What you have to do: Find the string "caliente" in the data, and copy out each line that has it.

[Saved data entries]
──────────

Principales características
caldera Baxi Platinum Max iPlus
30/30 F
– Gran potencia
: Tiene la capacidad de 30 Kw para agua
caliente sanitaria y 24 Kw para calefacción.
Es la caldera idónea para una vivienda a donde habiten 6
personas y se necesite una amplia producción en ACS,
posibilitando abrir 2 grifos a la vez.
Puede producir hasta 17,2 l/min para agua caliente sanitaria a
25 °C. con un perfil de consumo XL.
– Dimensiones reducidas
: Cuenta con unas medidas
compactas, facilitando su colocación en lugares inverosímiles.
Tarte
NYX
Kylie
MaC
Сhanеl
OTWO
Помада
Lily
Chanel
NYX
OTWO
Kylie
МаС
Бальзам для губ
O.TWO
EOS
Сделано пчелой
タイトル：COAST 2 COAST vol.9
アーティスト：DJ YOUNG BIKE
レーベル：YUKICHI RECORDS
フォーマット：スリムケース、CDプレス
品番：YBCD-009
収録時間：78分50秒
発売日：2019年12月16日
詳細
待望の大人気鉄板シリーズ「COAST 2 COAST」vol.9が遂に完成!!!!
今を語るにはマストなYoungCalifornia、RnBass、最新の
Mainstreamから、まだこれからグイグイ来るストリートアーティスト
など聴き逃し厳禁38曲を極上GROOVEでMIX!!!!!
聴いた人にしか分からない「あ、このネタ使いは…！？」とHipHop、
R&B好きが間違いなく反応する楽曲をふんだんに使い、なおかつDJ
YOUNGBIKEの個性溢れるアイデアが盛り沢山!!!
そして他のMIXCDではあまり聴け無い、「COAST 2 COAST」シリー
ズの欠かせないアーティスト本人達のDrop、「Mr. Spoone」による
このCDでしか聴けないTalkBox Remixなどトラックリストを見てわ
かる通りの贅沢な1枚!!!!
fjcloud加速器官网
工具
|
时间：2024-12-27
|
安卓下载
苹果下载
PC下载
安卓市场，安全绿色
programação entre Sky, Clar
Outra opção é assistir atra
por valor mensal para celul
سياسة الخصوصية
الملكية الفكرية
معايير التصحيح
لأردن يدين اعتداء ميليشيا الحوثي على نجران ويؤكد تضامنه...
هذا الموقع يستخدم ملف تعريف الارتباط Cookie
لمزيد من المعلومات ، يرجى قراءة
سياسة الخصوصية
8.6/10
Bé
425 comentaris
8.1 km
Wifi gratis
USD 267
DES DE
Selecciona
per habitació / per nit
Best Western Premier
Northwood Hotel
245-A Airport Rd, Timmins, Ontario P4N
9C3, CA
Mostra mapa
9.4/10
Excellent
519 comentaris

──────────

Answer space:
caliente sanitaria y 24 Kw para calefacción.
Puede producir hasta 17,2 l/min para agua caliente sanitaria a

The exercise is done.